> _Latihan 1_: Tuliskan ulang tanpa perubahan bagian catatan mulai dari baris yang memuat "Which event on" sampai akhir catatan, kedua ujungnya termasuk. Jangan sertakan gambar dalam jawaban.

> _Dokumen Sumber_:
Selasa, 12 Januari 2010

Zakat, Cermin Sebuah Ego

Membenahi tradisi yang buruk bukan perkaran mudah. Pertama, cermatkah mengungkap yang keliru. Kedua berani tidak berbeda sikap dengan kebiasaan masyarakat. Ketiga yakinkah hingga konsisten mengusung pendapat. Keempat beranikah merubah kekeliruan itu. Dan kelima bisakah mengkritisi dengan cara yang maruf hingga tak menimbulkan gempa bumi. Zakat jadi satu contoh dari sebuah pergolakan meretas kekeliruan. Buruknya tradisi zakat, sebagian ditandai dengan pengelolaan setengah hati, tidak transparan, tak mengenal sistem akutansi dan pemberdayaannya lebih kental bagi-bagi uang. Entah apakah karena itu zakat tetap terbenam. Kelas menengah ke atas asing dengan zakat. Bukan hanya menganggap sebelah mata, bahkan terkesan emosional saat bersentuhan dengan sedekah. Zakat akhirnya terus tercampak. Karena hanya hidup di pelosok-pelosok atau di kelas marjinal, sulit berharap zakat bisa membawa perubahan sosial.

> _Latihan 2_: Sebutkan semua hal yang menurut teks tentang zakat menandai buruknya tradisi zakat.

> _Catatan Tersimpan_:
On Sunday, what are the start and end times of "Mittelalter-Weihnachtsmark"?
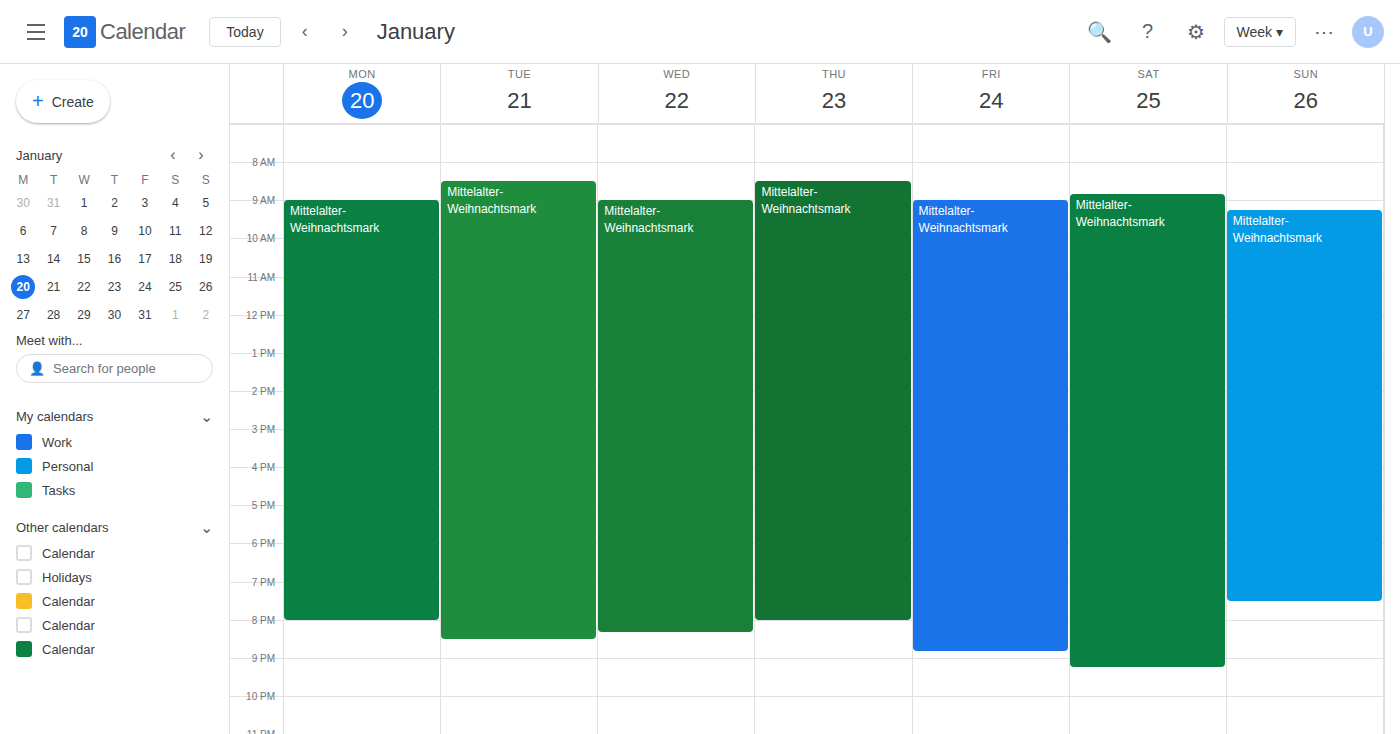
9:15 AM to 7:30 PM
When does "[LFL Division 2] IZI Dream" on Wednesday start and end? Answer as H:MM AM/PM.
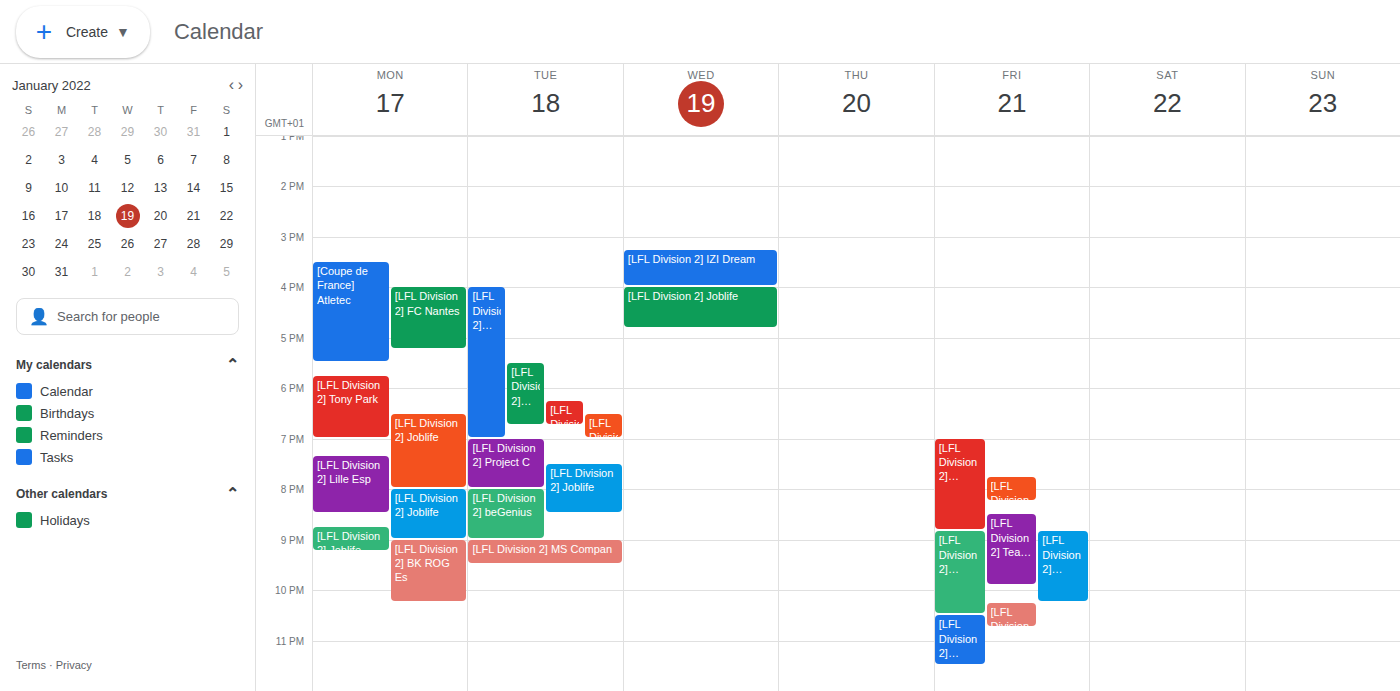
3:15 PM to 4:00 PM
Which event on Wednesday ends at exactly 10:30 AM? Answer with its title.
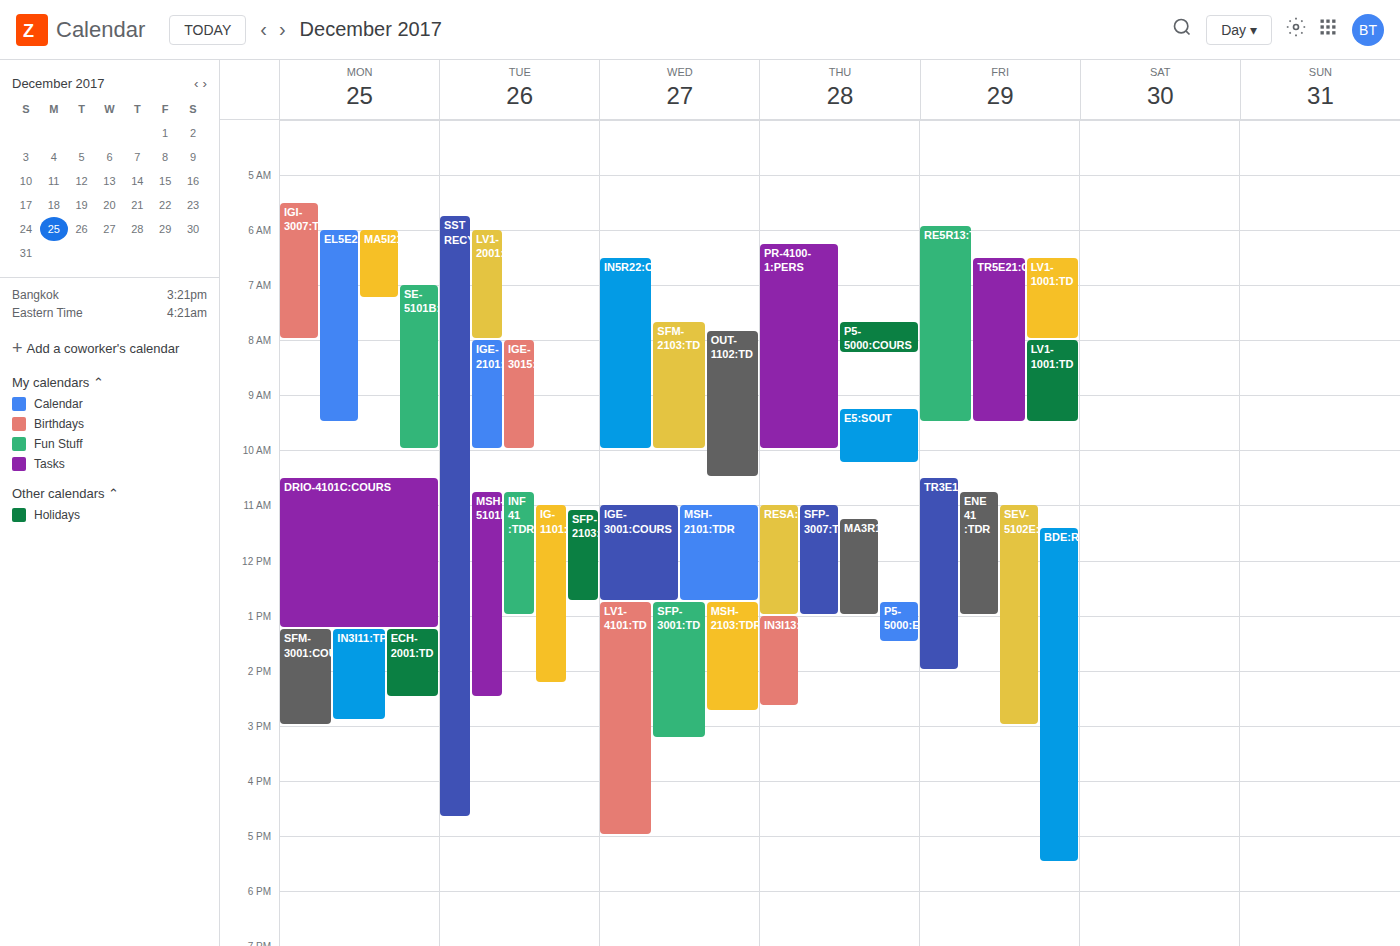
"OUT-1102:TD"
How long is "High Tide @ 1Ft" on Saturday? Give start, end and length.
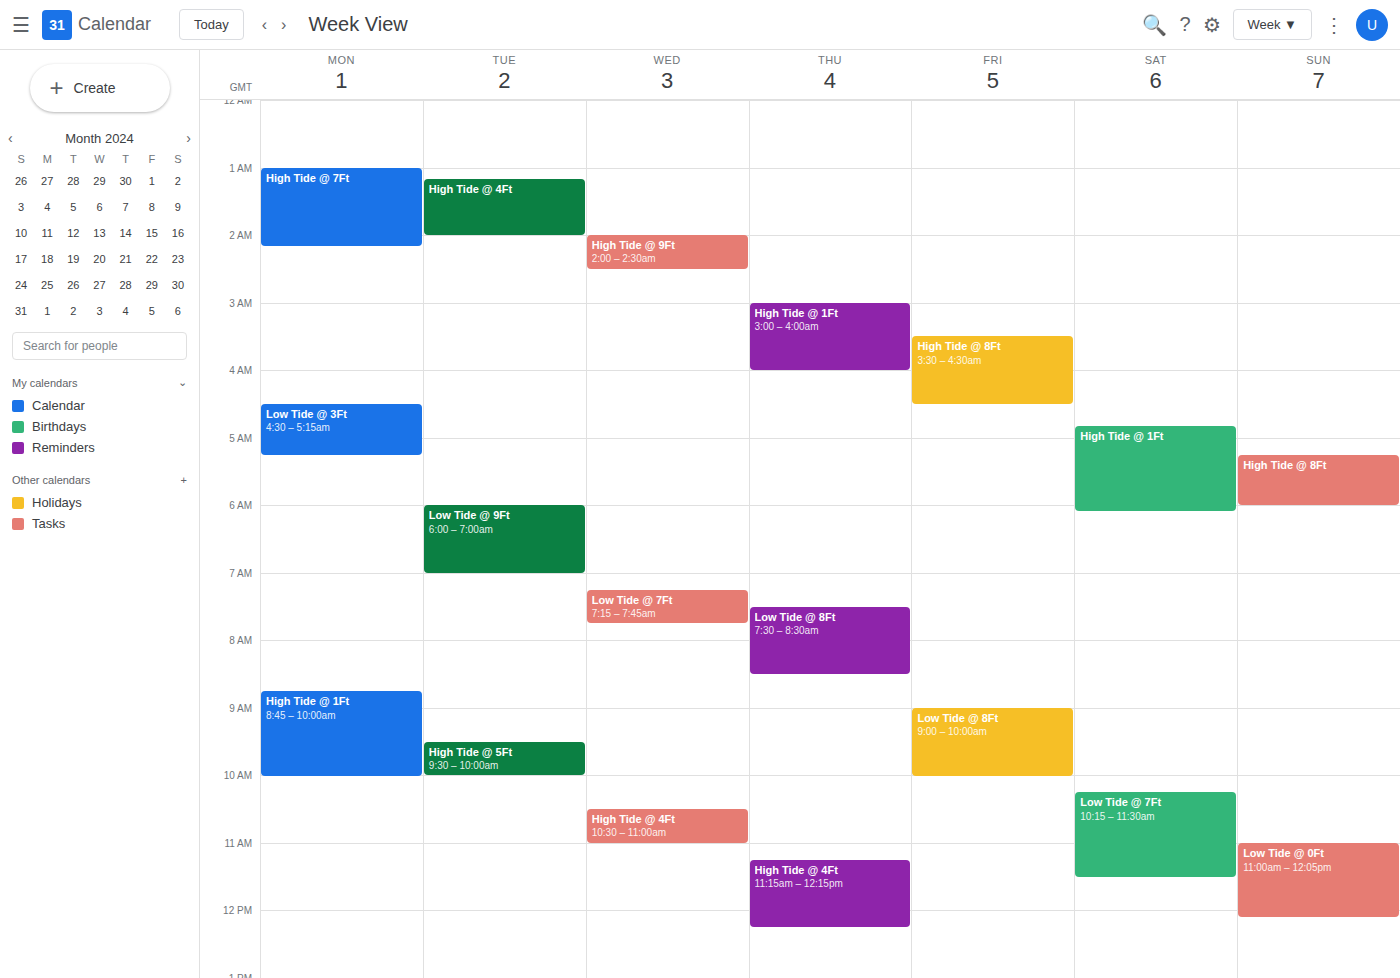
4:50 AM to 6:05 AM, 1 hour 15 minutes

> _Hasil yang Benar 1_:
Which event on Wednesday ends at exactly 10:30 AM? Answer with its title.
"OUT-1102:TD"
How long is "High Tide @ 1Ft" on Saturday? Give start, end and length.
4:50 AM to 6:05 AM, 1 hour 15 minutes

> _Hasil yang Benar 2_:
- pengelolaan setengah hati
- tidak transparan
- tak mengenal sistem akutansi
- pemberdayaannya lebih kental bagi-bagi uang